North African Identity
Although I am North African and very proud of it, I cannot speak for every Moroccan, Algerian, Tunisian, Libyan, or Mauritanian. I have expressed time and time again how I feel about the region, the people, the language, and the history. But my views definitely do not correlate with everyone else from that region. There are plenty of Moroccans and Algerians who see no difference in the Amazigh and Arab Identity. There are also plenty of Libyans who don’t even think about the word “Amazigh.” But of course there are those that think about it a lot, myself included. Another thing that is a hot topic amongst North Africans is the colonialism and what it has done to our countries and our people.
The Sour Taste of the French
Ask an Algerian what they think of the French, and you most likely won’t get a G-rated answer. Yes there are some Algerians who don’t speak a lick of darja and only speak French so they identify as French. But for the most part, the average Algerian doesn’t think about our history and look at the bloody 132 year colonization with a glowing smile. But it happened. So it is important to think about. I bring this up in detail because once the struggle for our independence ended, a new one began: the struggle for an identity.
Since the 7th century when Arabs left the Arabian Peninsula, Arabization has been an issue in North Africa. An article on The NY Times written by Emma-Kate Symons discusses the struggle of Moroccan Amazigh women against their government. She interviewed Amina Zioual, president of The Voice of the Amazigh Woman, who is out to fight against the Arabization of Amazigh women. She states, “We have been in all the countries of North Africa for 3,000 years.
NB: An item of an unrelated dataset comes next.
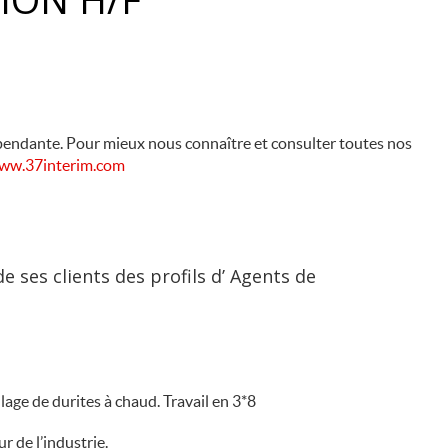
endante. Pour mieux nous connaître et consulter toutes nos
ww.37interim.com
e ses clients des profils d’ Agents de
age de durites à chaud. Travail en 3*8
 de l’industrie.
We are oppressed by our government. They are always talking about Arabs but we are fighting to rewrite the history of Morocco.” Amazighs make up the majority of Morocco yet the government still puts the Arab stamp on the country.
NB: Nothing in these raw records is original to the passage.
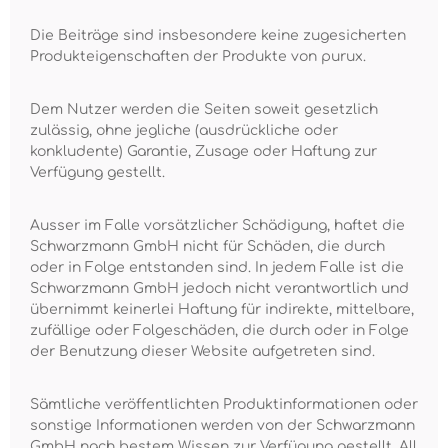
Die Beiträge sind insbesondere keine zugesicherten
Produkteigenschaften der Produkte von purux.
Dem Nutzer werden die Seiten soweit gesetzlich
zulässig, ohne jegliche (ausdrückliche oder
konkludente) Garantie, Zusage oder Haftung zur
Verfügung gestellt.
Ausser im Falle vorsätzlicher Schädigung, haftet die
Schwarzmann GmbH nicht für Schäden, die durch
oder in Folge entstanden sind. In jedem Falle ist die
Schwarzmann GmbH jedoch nicht verantwortlich und
übernimmt keinerlei Haftung für indirekte, mittelbare,
zufällige oder Folgeschäden, die durch oder in Folge
der Benutzung dieser Website aufgetreten sind.
Sämtliche veröffentlichten Produktinformationen oder
sonstige Informationen werden von der Schwarzmann
GmbH nach bestem Wissen zur Verfügung gestellt. All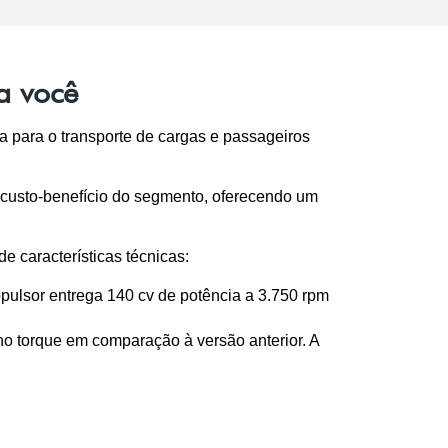
a você
 para o transporte de cargas e passageiros 
usto-benefício do segmento, oferecendo um 
e características técnicas:
pulsor entrega 140 cv de potência a 3.750 rpm 
 torque em comparação à versão anterior. A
Arabization didn’t stop when Algeria’s independence began. According to Muftah, a blog dedicated to the education and awareness of the MENA region, “Scholars tend to agree that the key factors catalyzing the politicization of Algeria’s Berbers relate to the nature of the Algerian state and the overwhelming Arabization program that began under President Hourari Boumediene.” Once Algeria gained its independence, although it was a monumental time for the country, the people were still at a loss. Everyone that was alive at the time of independence knew nothing other than Algeria as a French colony. And their ancestors before that knew it as an Ottoman colony and so forth.
How do you identify yourself when you were told by your oppressors to be one way and then once they were gone, had your own people still telling you to identify with the oppressors? The president of Algeria after we gained our independence forced an Arab identity on everyone. Muftah continues with, “In its immediate post-independence years, the Algerian state was socialist, unitary, and emphasized the importance of a single nationalist narrative based on an Arab-Islamic identity.”
By forcing only the colonial languages in school, work, and every day life, the identity of North Africans has shifted greatly. Ursula Lindsey wrote an article for Al-Fanar Media, discussing the issues in Morocco regarding language and identity as well as the government’s influence.
“Not recognizing the language spoken in the country’s poor rural interior was an effective means of discrimination that shut the Berbers out from participating politically, socially and economically in Moroccan society.”
It is not the fault of North African citizens to say they are Arab when all they have ever known is the post colonial Arab identity– especially those that were born during the time of independence or right after. After Algeria and Morocco’s independence, the fight for a forced Arab identity was at its peak. My parents and their friends all grew up during this time so the Arab identity was the norm. Younger generations like myself and my peers are fighting against the forced Arab identity.
Forced Identity for Unity
The political party in Algeria joined forces with the neighboring countries in North Africa and created the Arab Maghreb Union. This was an effort to create unity and eliminate political disputes between Morocco and Algeria and neighboring countries. This of course only added to the region’s forced Arab identity. All the political parties of this region put the Arab stamp on their countries in an effort to rid their countries of problems but that didn’t do the trick.
The political parties in Morocco and Algeria have also been attempting to eradicate the Amazigh identity, but the Amazigh movement is strong. In 2002 Algeria recognized the Amazigh language as a national language while Morocco recognized it as an official language in 2011 according to Muftah.
The struggle for an identity still remains today in North Africa but the fight for decolonization and de-Arabization still remains strong.